• Extracted text:
:::

Of all the books by John Piper that I’ve read, this short commentary and exposition of the book of Ruth may well be my favorite. It is certainly one of his most accessible.
As the subtitle suggestions, Piper explores the themes of human sexuality, racism/ethnocentrism, and God’s sovereignty, as they are presented in the story of Naomi, Ruth, and Boaz. The way these three relate to each other and to God has profound implications for us today, as it reveals God’s plan for salvation and His design for human relationships.
His premise is that God is sovereign over every circumstance, even the ones that seem most bitter as we experience them. Just as bitter ingredients (like vanilla extract) are added to a cake to make it taste good, so bitter experiences are used by God to work together according to His good purposes. We are shown this in the book of Ruth as we see how God was working through a series of terribly bitter circumstances in Naomi’s life (famine, move to a pagan nation, death of her husband & sons, barrenness of her daughters-in-law, etc) to bring about the circumstances that would lead to the birth of King David, and ultimately, of King Jesus.

:::

[Landmark coordinate records]
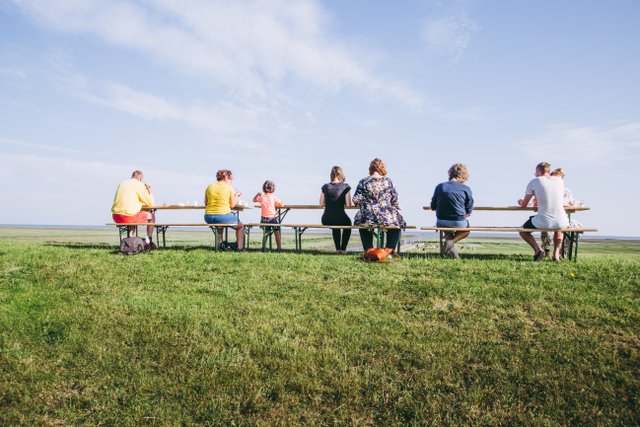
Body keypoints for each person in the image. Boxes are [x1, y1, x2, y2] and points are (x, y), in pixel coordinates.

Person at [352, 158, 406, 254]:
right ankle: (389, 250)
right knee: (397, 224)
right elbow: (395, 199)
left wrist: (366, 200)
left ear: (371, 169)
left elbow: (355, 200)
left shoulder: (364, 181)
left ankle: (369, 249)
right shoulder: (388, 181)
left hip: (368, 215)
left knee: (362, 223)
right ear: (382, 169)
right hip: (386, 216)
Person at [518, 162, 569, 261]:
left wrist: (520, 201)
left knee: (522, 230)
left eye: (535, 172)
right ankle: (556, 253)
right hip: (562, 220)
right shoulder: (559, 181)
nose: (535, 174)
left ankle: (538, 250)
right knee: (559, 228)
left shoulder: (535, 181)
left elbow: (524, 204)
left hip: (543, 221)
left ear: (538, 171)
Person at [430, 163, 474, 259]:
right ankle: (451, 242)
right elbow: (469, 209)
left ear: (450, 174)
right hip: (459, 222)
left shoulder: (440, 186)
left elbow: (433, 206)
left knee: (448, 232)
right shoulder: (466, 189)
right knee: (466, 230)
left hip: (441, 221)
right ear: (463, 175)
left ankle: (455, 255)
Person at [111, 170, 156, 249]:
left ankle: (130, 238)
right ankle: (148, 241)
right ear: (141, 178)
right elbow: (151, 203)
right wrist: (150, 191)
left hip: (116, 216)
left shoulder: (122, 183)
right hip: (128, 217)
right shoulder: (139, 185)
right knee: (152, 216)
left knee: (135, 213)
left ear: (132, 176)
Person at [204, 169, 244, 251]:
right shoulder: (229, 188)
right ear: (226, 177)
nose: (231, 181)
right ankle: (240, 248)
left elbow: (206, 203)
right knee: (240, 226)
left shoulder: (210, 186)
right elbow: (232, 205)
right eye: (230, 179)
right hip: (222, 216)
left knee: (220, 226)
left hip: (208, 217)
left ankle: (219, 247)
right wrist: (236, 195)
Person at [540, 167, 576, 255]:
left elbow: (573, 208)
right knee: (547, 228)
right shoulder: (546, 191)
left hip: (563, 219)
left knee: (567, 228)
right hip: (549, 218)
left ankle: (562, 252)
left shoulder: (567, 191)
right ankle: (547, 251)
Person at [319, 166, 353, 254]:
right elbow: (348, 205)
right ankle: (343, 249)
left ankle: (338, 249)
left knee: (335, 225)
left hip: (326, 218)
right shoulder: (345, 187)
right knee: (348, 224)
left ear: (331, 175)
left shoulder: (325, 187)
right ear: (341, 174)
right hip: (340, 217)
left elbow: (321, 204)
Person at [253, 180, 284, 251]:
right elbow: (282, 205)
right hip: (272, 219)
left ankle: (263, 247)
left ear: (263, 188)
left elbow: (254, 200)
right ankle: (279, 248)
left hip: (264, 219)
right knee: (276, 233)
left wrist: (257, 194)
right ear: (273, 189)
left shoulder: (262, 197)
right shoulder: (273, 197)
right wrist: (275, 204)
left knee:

:::

• Directions:
1/ Using the book review, state whether each statement agrees with it, answering yes or no and quoting the deciding words: (a) The reviewer describes the book as one of Piper's most accessible. (b) The review presents vanilla extract as a sweet ingredient. (c) The review says Naomi's circumstances led to the birth of King Solomon.
2/ Revise the book review by giving the stretch from "Of all the books" through "for human relationships." again, with "commentary" replaced by "study".
3/ In the book review, what example of a bitter ingredient added to a cake is given?

• Completed exercise:
1/
(a) Yes: "It is certainly one of his most accessible."
(b) No: "bitter ingredients (like vanilla extract)"
(c) No: "lead to the birth of King David, and ultimately, of King Jesus"

2/
Of all the books by John Piper that I’ve read, this short study and exposition of the book of Ruth may well be my favorite. It is certainly one of his most accessible.
As the subtitle suggestions, Piper explores the themes of human sexuality, racism/ethnocentrism, and God’s sovereignty, as they are presented in the story of Naomi, Ruth, and Boaz. The way these three relate to each other and to God has profound implications for us today, as it reveals God’s plan for salvation and His design for human relationships.

3/ Vanilla extract.